Si consideri ancora che:
– «la valutazione d’impatto ambientale, in quanto finalizzata alla tutela preventiva dell’interesse pubblico, non si risolve in un mero giudizio tecnico, presentando profili particolarmente elevati di discrezionalità amministrativa, che sottraggono al sindacato giurisdizionale le scelte effettuate dall’amministrazione quando non siano manifestamente illogiche e incongrue» (Cons. Stato, sez. IV, 10 febbraio 2017, n. 575);
– «la valutazione di impatto ambientale non si sostanzia in una mera verifica di natura tecnica circa la astratta compatibilità ambientale di un’opera, ma implica una complessa e approfondita analisi comparativa tesa a valutare il sacrificio ambientale imposto rispetto all’utilità socio – economica, tenuto conto anche delle alternative possibili e dei riflessi sulla stessa c.d. opzione-zero (Cons. Stato, sez. V, 2 ottobre 2014, n. 4928).

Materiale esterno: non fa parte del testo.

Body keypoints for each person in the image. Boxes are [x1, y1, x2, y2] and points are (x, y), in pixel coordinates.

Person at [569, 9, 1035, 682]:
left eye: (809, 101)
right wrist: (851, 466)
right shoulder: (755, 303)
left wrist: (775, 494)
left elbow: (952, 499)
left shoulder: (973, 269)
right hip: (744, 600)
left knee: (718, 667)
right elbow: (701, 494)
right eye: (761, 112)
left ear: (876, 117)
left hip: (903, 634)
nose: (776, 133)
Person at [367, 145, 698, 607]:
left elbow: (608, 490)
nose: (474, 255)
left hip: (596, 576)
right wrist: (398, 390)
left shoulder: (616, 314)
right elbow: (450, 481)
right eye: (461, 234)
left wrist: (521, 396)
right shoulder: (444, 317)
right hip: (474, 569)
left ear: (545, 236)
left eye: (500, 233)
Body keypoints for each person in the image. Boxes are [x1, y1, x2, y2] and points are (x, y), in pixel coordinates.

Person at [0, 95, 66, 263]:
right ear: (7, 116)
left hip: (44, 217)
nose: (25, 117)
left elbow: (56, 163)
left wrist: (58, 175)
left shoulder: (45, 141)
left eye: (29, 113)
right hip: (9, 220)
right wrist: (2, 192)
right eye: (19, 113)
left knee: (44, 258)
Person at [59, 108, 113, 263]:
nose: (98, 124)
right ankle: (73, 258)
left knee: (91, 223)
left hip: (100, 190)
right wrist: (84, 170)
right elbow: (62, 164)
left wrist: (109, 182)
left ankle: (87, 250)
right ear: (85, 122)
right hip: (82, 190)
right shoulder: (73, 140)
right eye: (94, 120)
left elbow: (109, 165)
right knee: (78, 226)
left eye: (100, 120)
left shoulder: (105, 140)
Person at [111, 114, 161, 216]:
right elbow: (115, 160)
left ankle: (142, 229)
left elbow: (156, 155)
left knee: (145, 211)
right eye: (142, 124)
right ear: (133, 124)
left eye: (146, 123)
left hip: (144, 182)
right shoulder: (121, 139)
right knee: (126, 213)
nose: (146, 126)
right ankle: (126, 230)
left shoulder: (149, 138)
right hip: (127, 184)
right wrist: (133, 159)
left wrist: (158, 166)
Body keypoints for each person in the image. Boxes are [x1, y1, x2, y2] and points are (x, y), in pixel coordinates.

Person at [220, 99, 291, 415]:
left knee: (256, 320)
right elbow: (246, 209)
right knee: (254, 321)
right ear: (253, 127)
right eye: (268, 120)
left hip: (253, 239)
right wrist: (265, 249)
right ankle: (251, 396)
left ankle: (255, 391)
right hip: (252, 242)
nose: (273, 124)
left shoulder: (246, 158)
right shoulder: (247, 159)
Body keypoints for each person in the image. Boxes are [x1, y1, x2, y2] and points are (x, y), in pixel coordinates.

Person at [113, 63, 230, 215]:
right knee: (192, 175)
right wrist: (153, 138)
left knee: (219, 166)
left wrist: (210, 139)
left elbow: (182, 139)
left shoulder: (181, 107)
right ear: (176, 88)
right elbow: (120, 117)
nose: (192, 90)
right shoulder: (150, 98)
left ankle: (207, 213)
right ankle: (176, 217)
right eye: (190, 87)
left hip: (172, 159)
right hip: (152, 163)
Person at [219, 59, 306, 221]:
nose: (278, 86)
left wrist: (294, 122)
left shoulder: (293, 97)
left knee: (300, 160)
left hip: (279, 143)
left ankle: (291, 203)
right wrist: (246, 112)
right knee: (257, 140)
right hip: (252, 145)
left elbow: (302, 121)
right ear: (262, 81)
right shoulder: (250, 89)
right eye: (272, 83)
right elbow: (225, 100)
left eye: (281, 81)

1.3 Tale giudizio è di amplissima discrezionalità che non si esaurisce in un mero giudizio tecnico, in quanto tale suscettibile di verificazione tout court sulla base di oggettivi criteri di misurazione, ma presenta al contempo profili particolarmente intensi di discrezionalità amministrativa in relazione all’apprezzamento degli interessi pubblici e privati coinvolti, con conseguenti limiti al sindacato giurisdizionale sulla determinazione finale emessa (Cons. Stato sez. V, 27 marzo 2013, n. 1783T.A.R. Veneto 25 marzo 2016, n. 311).
Ne consegue che, in tutta evidenza, tale giudizio presuppone una valutazione globale del progetto, alla luce di tutti gli apporti procedimentali provenienti dagli enti coinvolti» (T.A.R. Marche, Ancona, sez. I, 4 marzo 2019, n. 139).